Attorney General Loretta Lynch said Tuesday that as a “young prosector in the 1990s,” she and many of her colleagues “thought we had gone too far” when it came to the policies used to battle the drug epidemic, particularly those enacted under President Bill Clinton’s 1994 crime bill.
Now, Lynch says she can see the consequences of those policies, particularly the crack cocaine disparity laws, in overcrowded prisons and the mistrust communities have in the criminal justice system.
“I saw the beginnings of the problems we’re dealing with now and remembered the discussions with my colleagues around the table in the late 1990s about — as we try and protect people, have we gone a little too far? Have we overcorrected, so to speak?” Lynch said at the Washington Post Criminal Justice Summit in Washington.
“We were struggling with an epidemic of crime, violent crime in particular, and drug crime also. And people were trying to find a way to deal with that and as we talked about the time, many of us thought we had gone too far at that time, and now we’re seeing the consequences,” she continued.
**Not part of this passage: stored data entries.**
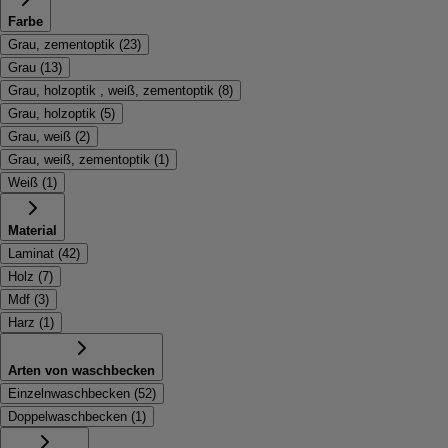
Farbe
Grau, zementoptik
(
23
)
Grau
(
13
)
Grau, holzoptik , weiß, zementoptik
(
8
)
Grau, holzoptik
(
5
)
Grau, weiß
(
2
)
Grau, weiß, zementoptik
(
1
)
Weiß
(
1
)
Material
Laminat
(
42
)
Holz
(
7
)
Mdf
(
3
)
Harz
(
1
)
Arten von waschbecken
Einzelnwaschbecken
(
52
)
Doppelwaschbecken
(
1
)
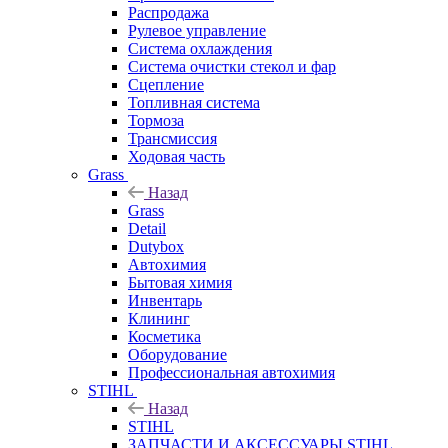
Распродажа
Рулевое управление
Система охлаждения
Система очистки стекол и фар
Сцепление
Топливная система
Тормоза
Трансмиссия
Ходовая часть
Grass
Назад
Grass
Detail
Dutybox
Автохимия
Бытовая химия
Инвентарь
Клининг
Косметика
Оборудование
Профессиональная автохимия
STIHL
Назад
STIHL
ЗАПЧАСТИ И АКСЕССУАРЫ STIHL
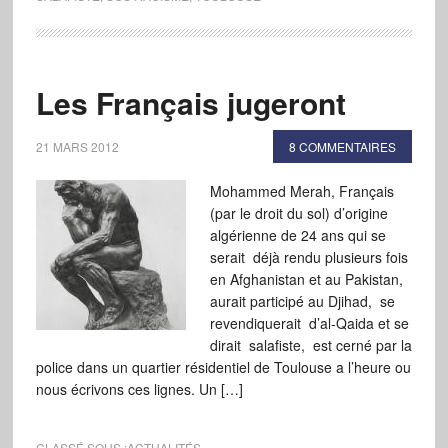
Les Français jugeront
21 MARS 2012
8 COMMENTAIRES
Mohammed Merah, Français
(par le droit du sol) d’origine
algérienne de 24 ans qui se
serait déjà rendu plusieurs fois
en Afghanistan et au Pakistan,
aurait participé au Djihad, se
revendiquerait d’al-Qaida et se
dirait salafiste, est cerné par la
police dans un quartier résidentiel de Toulouse a l’heure ou
nous écrivons ces lignes. Un […]
CLASSÉ SOUS :
ACTUALITÉS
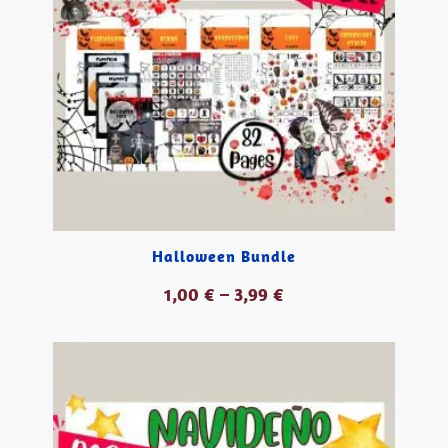
Halloween Bundle
1,00
€
–
3,99
€
VER PRODUCTOS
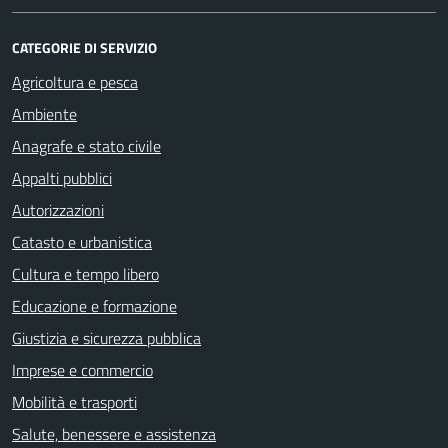
CATEGORIE DI SERVIZIO
Agricoltura e pesca
Ambiente
Anagrafe e stato civile
Appalti pubblici
Autorizzazioni
Catasto e urbanistica
Cultura e tempo libero
Educazione e formazione
Giustizia e sicurezza pubblica
Imprese e commercio
Mobilità e trasporti
Salute, benessere e assistenza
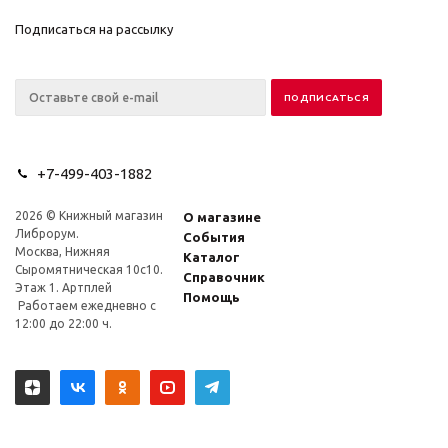
Подписаться на рассылку
+7-499-403-1882
2026 © Книжный магазин
О магазине
Либрорум.
События
Москва, Нижняя
Каталог
Сыромятническая 10с10.
Справочник
Этаж 1. Артплей
Помощь
Работаем ежедневно с
12:00 до 22:00 ч.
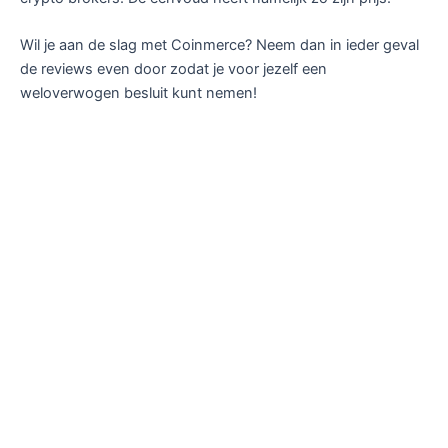
Wil je aan de slag met Coinmerce? Neem dan in ieder geval
de reviews even door zodat je voor jezelf een
weloverwogen besluit kunt nemen!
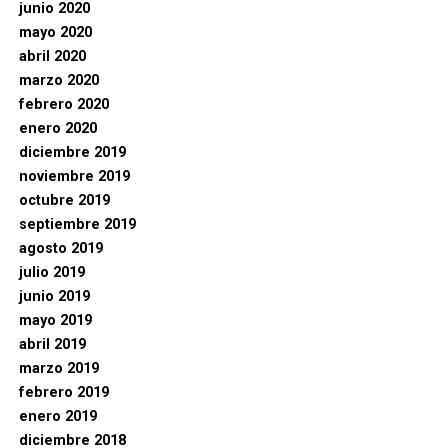
junio 2020
mayo 2020
abril 2020
marzo 2020
febrero 2020
enero 2020
diciembre 2019
noviembre 2019
octubre 2019
septiembre 2019
agosto 2019
julio 2019
junio 2019
mayo 2019
abril 2019
marzo 2019
febrero 2019
enero 2019
diciembre 2018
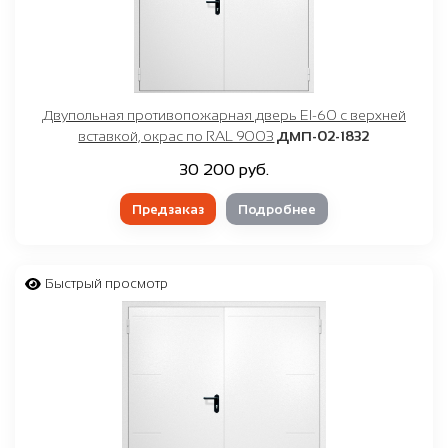
Двупольная противопожарная дверь EI-60 с верхней
вставкой, окрас по RAL 9003
ДМП-02-1832
30 200 руб.
Предзаказ
Подробнее
Быстрый просмотр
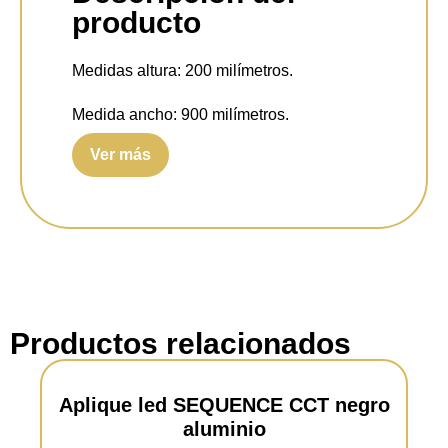
producto
Medidas altura:
200 milímetros.
Medida ancho:
900 milímetros.
Ver más
Medida fondo:
140 milímetros.
Fuente de luz:
SMD – LED (integrado)
Potencia:
41 watts.
Luminosidad:
5000 lúmenes.
Temperatura:
2300 - 3000 - 4000 kelvin.
Productos relacionados
Encendido:
Interruptor.
Aplique led SEQUENCE CCT negro
Índice de reproducción cromática:
>80.
aluminio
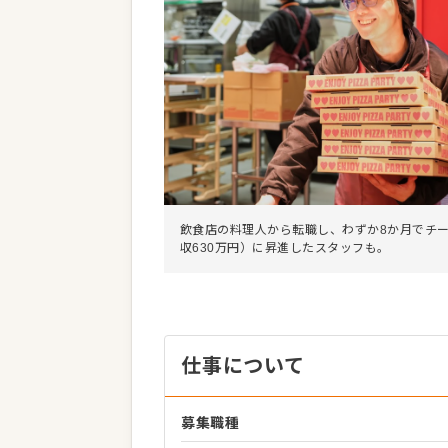
飲食店の料理人から転職し、わずか8か月でチ
収630万円）に昇進したスタッフも。
仕事について
募集職種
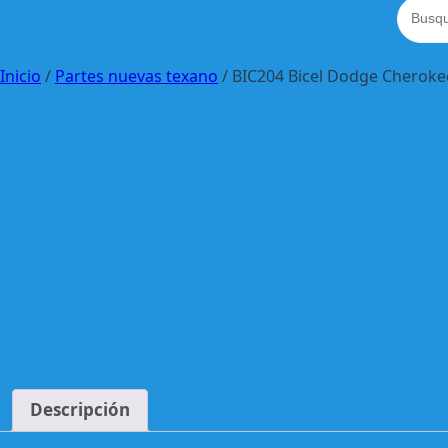
Inicio
/
Partes nuevas texano
/ BIC204 Bicel Dodge Cheroke
Descripción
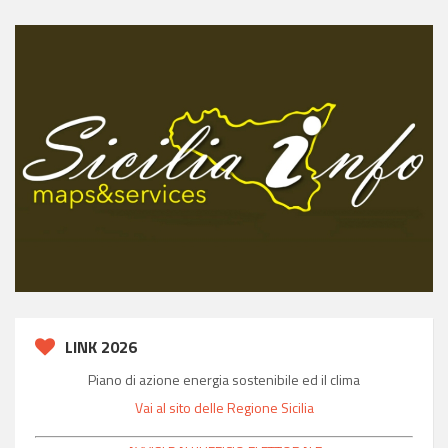
LINK 2026
Piano di azione energia sostenibile ed il clima
Vai al sito delle Regione Sicilia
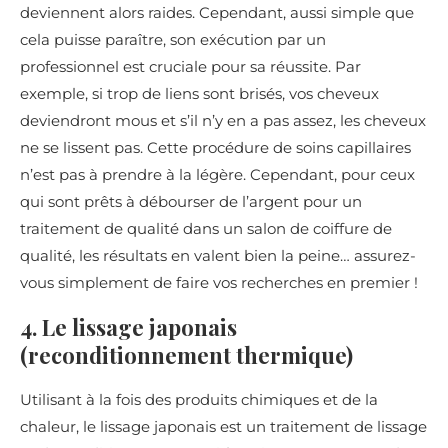
deviennent alors raides. Cependant, aussi simple que
cela puisse paraître, son exécution par un
professionnel est cruciale pour sa réussite. Par
exemple, si trop de liens sont brisés, vos cheveux
deviendront mous et s’il n’y en a pas assez, les cheveux
ne se lissent pas. Cette procédure de soins capillaires
n’est pas à prendre à la légère. Cependant, pour ceux
qui sont prêts à débourser de l’argent pour un
traitement de qualité dans un salon de coiffure de
qualité, les résultats en valent bien la peine… assurez-
vous simplement de faire vos recherches en premier !
4. Le lissage japonais
(reconditionnement thermique)
Utilisant à la fois des produits chimiques et de la
chaleur, le lissage japonais est un traitement de lissage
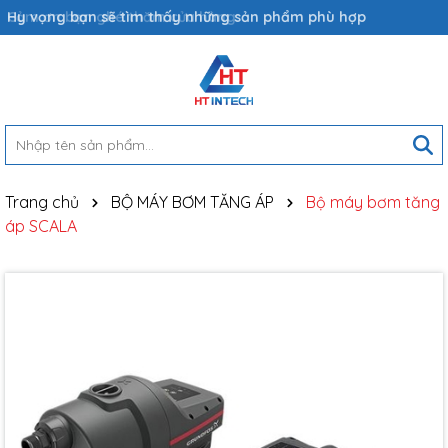
Hy vọng bạn sẽ tìm thấy những sản phẩm phù hợp
Trang chủ
BỘ MÁY BƠM TĂNG ÁP
Bộ máy bơm tăng
áp SCALA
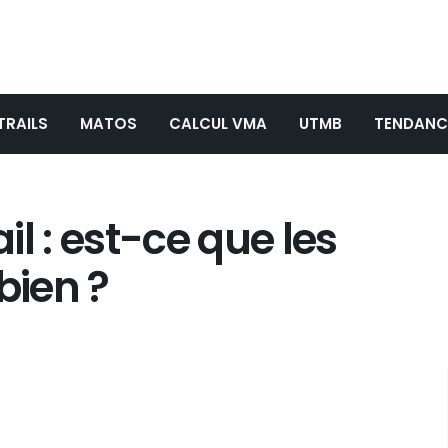
TRAILS
MATOS
CALCUL VMA
UTMB
TENDANC
l : est-ce que les
bien ?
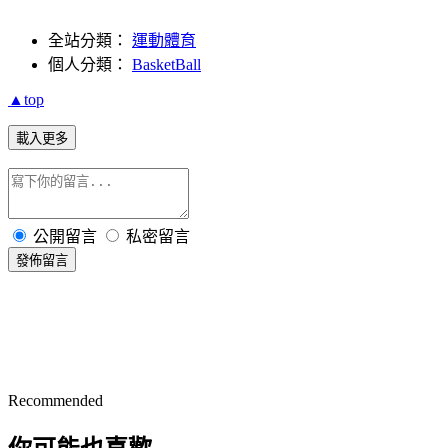
全站分類：
運動體育
個人分類：
BasketBall
▲top
載入更多
公開留言
私密留言
發佈留言
Recommended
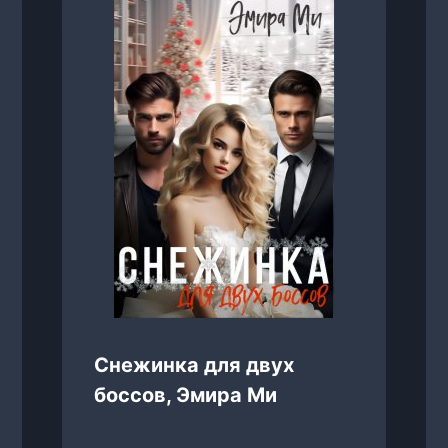
Снежинка для двух
боссов, Эмира Ми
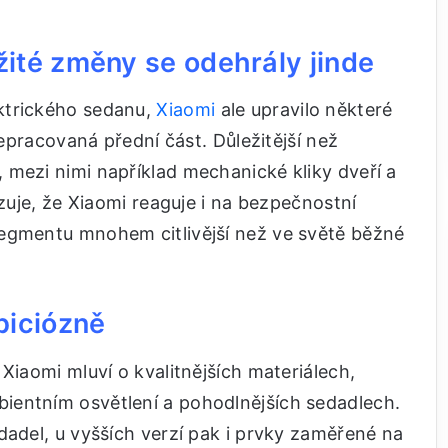
ité změny se odehrály jinde
ktrického sedanu,
Xiaomi
ale upravilo některé
řepracovaná přední část. Důležitější než
 mezi nimi například mechanické kliky dveří a
azuje, že Xiaomi reaguje i na bezpečnostní
egmentu mnohem citlivější než ve světě běžné
biciózně
Xiaomi mluví o kvalitnějších materiálech,
ientním osvětlení a pohodlnějších sedadlech.
dadel, u vyšších verzí pak i prvky zaměřené na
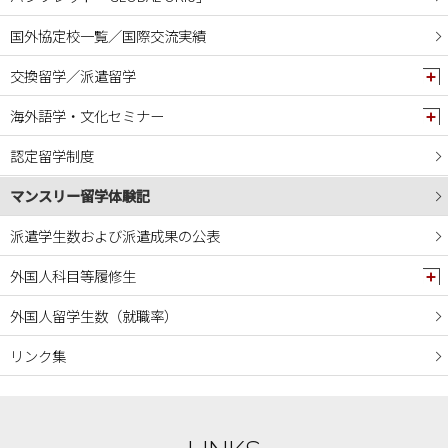
2024年09月
国外協定校一覧／国際交流実績
2024年08月
交換留学／派遣留学
2024年07月
2024年06月
海外語学・文化セミナー
2024年05月
認定留学制度
2024年04月
マンスリー留学体験記
2024年03月
2024年02月
派遣学生数および派遣成果の公表
2024年01月
外国人科目等履修生
2023年12月
外国人留学生数（就職率）
2023年11月
リンク集
2023年10月
2023年09月
2023年08月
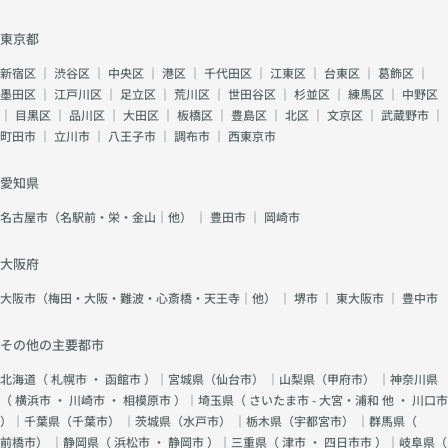
東京都
新宿区
｜
渋谷区
｜
中央区
｜
港区
｜
千代田区
｜
江東区
｜
台東区
｜
葛飾区
｜
墨田区
｜
江戸川区
｜
足立区
｜
荒川区
｜
世田谷区
｜
杉並区
｜
練馬区
｜
中野区
｜
目黒区
｜
品川区
｜
大田区
｜
板橋区
｜
豊島区
｜
北区
｜
文京区
｜
武蔵野市
｜
町田市
｜
立川市
｜
八王子市
｜
調布市
｜
西東京市
愛知県
名古屋市（名駅前・栄・金山｜他）
｜
豊田市
｜
岡崎市
大阪府
大阪市（梅田・大阪・難波・心斎橋・天王寺｜他）
｜
堺市
｜
東大阪市
｜
豊中市
その他の主要都市
北海道（
札幌市
・
函館市
）｜宮城県（
仙台市
） ｜山梨県（
甲府市
） ｜神奈川県
（
横浜市
・
川崎市
・
相模原市
）｜埼玉県（
さいたま市 - 大宮・浦和 他
・
川口市
）｜千葉県（
千葉市
） ｜茨城県（
水戸市
） ｜栃木県（
宇都宮市
） ｜群馬県（
前橋市
） ｜静岡県（
浜松市
・
静岡市
）｜三重県（
津市
・
四日市市
）｜岐阜県（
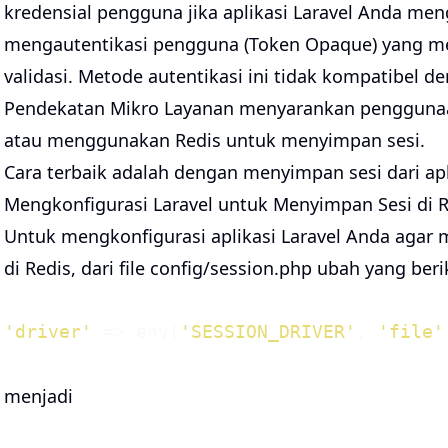
kredensial pengguna jika aplikasi Laravel Anda me
mengautentikasi pengguna (Token Opaque) yang me
validasi. Metode autentikasi ini tidak kompatibel d
Pendekatan Mikro Layanan menyarankan penggunaa
atau menggunakan Redis untuk menyimpan sesi.
Cara terbaik adalah dengan menyimpan sesi dari apli
Mengkonfigurasi Laravel untuk Menyimpan Sesi di R
Untuk mengkonfigurasi aplikasi Laravel Anda agar 
di Redis, dari file config/session.php ubah yang berik
'driver'
 => env(
'SESSION_DRIVER'
, 
'file'
menjadi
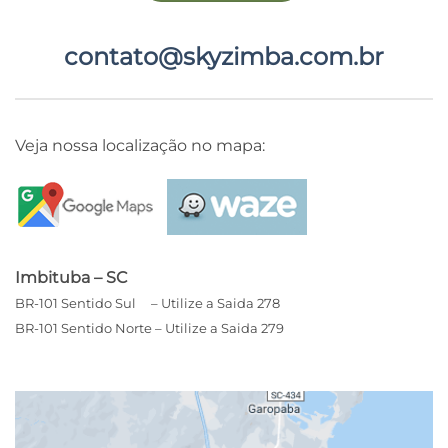
contato@skyzimba.com.br
Veja nossa localização no mapa:
Imbituba – SC
BR-101 Sentido Sul – Utilize a Saida 278
BR-101 Sentido Norte – Utilize a Saida 279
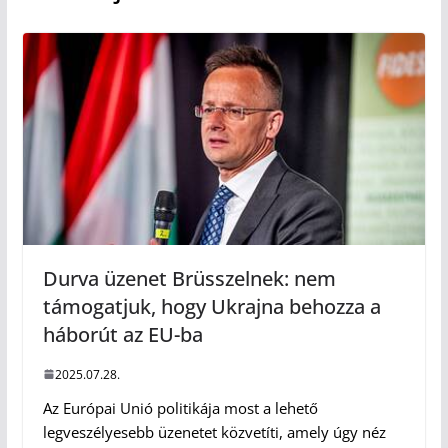
Durva üzenet Brüsszelnek: nem
támogatjuk, hogy Ukrajna behozza a
háborút az EU-ba
2025.07.28.
Az Európai Unió politikája most a lehető
legveszélyesebb üzenetet közvetíti, amely úgy néz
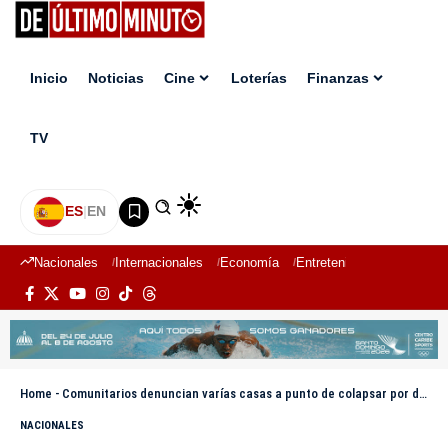
Inicio
Noticias
Cine
Loterías
Finanzas
TV
ES
|
EN
Nacionales
Internacionales
Economía
Entretenimiento
Deport
Home
-
Comunitarios denuncian varías casas a punto de colapsar por deslizamientos de tierra en Santiago
NACIONALES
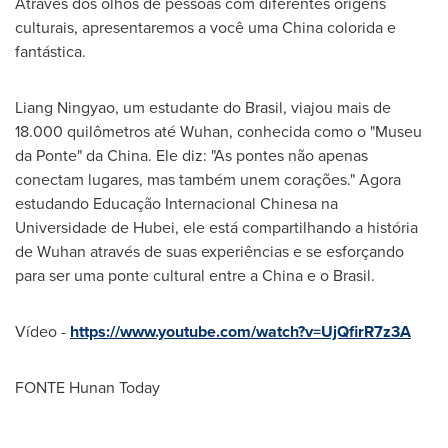
Através dos olhos de pessoas com diferentes origens
culturais, apresentaremos a você uma
China
colorida e
fantástica.
Liang Ningyao, um estudante do Brasil, viajou mais de
18.000 quilômetros até
Wuhan
, conhecida como o "Museu
da Ponte" da
China
. Ele diz: "As pontes não apenas
conectam lugares, mas também unem corações." Agora
estudando Educação Internacional Chinesa na
Universidade de
Hubei
, ele está compartilhando a história
de
Wuhan
através de suas experiências e se esforçando
para ser uma ponte cultural entre a
China
e o Brasil.
Vídeo -
https://www.youtube.com/watch?v=UjQfirR7z3A
FONTE Hunan Today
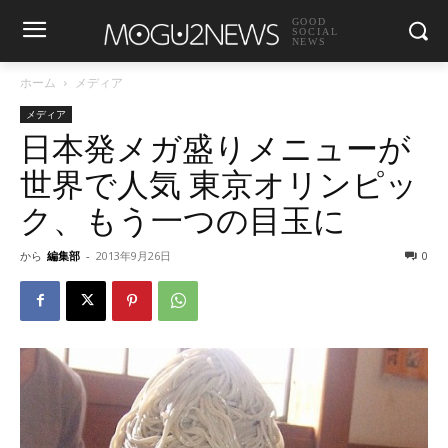
GOOD
SOCIAL
NEWS
ホーム
メディア
メディア
日本発メガ盛りメニューが
世界で人気 東京オリンピッ
ク、もう一つの目玉に
から
編集部
-
2013年9月26日
0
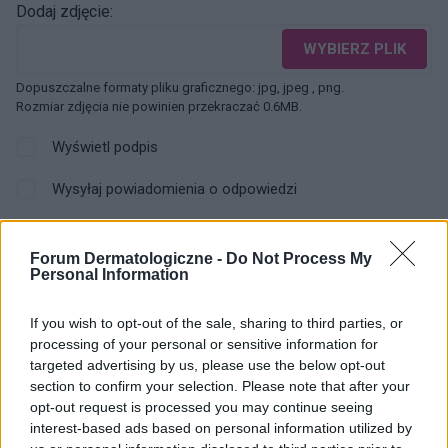
Dodaj zdjęcie:
WYBIERZ PLIK
Dopuszczalne formaty pliku graficznego: jpg, jpeg , png.
Rozmiar zdjęcia nie powinien przekraczać 0.6MB.
Wyświetl podpis
Wysyłaj powiadomienia o odpowiedzi
WYŚLIJ
Forum Dermatologiczne -
Do Not Process My
Personal Information
If you wish to opt-out of the sale, sharing to third parties, or
ZOBACZ INNE DYSKUSJE
processing of your personal or sensitive information for
targeted advertising by us, please use the below opt-out
section to confirm your selection. Please note that after your
opt-out request is processed you may continue seeing
interest-based ads based on personal information utilized by
asia1234.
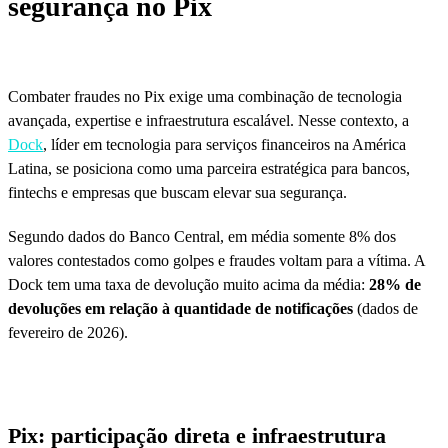
segurança no Pix
Combater fraudes no Pix exige uma combinação de tecnologia
avançada, expertise e infraestrutura escalável. Nesse contexto, a
Dock
, líder em tecnologia para serviços financeiros na América
Latina, se posiciona como uma parceira estratégica para bancos,
fintechs e empresas que buscam elevar sua segurança.
Segundo dados do Banco Central, em média somente 8% dos
valores contestados como golpes e fraudes voltam para a vítima. A
Dock tem uma taxa de devolução muito acima da média:
28% de
devoluções em relação à quantidade de notificações
(dados de
fevereiro de 2026).
Pix: participação direta e infraestrutura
At the event, Lynch remarked on a range of issues facing the Justice Departments, while announcing almost $20 million in grants to multiple states to focus on criminal justice issues, such as funding for more drug courts to lower incarceration rates.
And though Lynch said the Justice Department has seen success in lowering state incarceration rates through grants, she is not counting on criminal justice reform on a federal level being passed this year. Despite broad bipartisan support of many reforms that aim to “restore a fundamental fairness to our system,” the impending presidential election will likely delay such actions, according to Lynch.
When asked if she had been approached or if she would stay on as attorney general should Democrat Hillary Clinton win the presidency, Lynch said that “the transition is working independently of me, so I have not had those conversations.”
Lynch also touched on the recent decision by the Supreme Court to overturn the conviction of former Virginia Gov. Bob McDonnell on public corruption charges, saying that although she was “incredibly proud” of the case her office brought “with integrity,” the reversal of his prosecution “set a standard for public corruption cases.”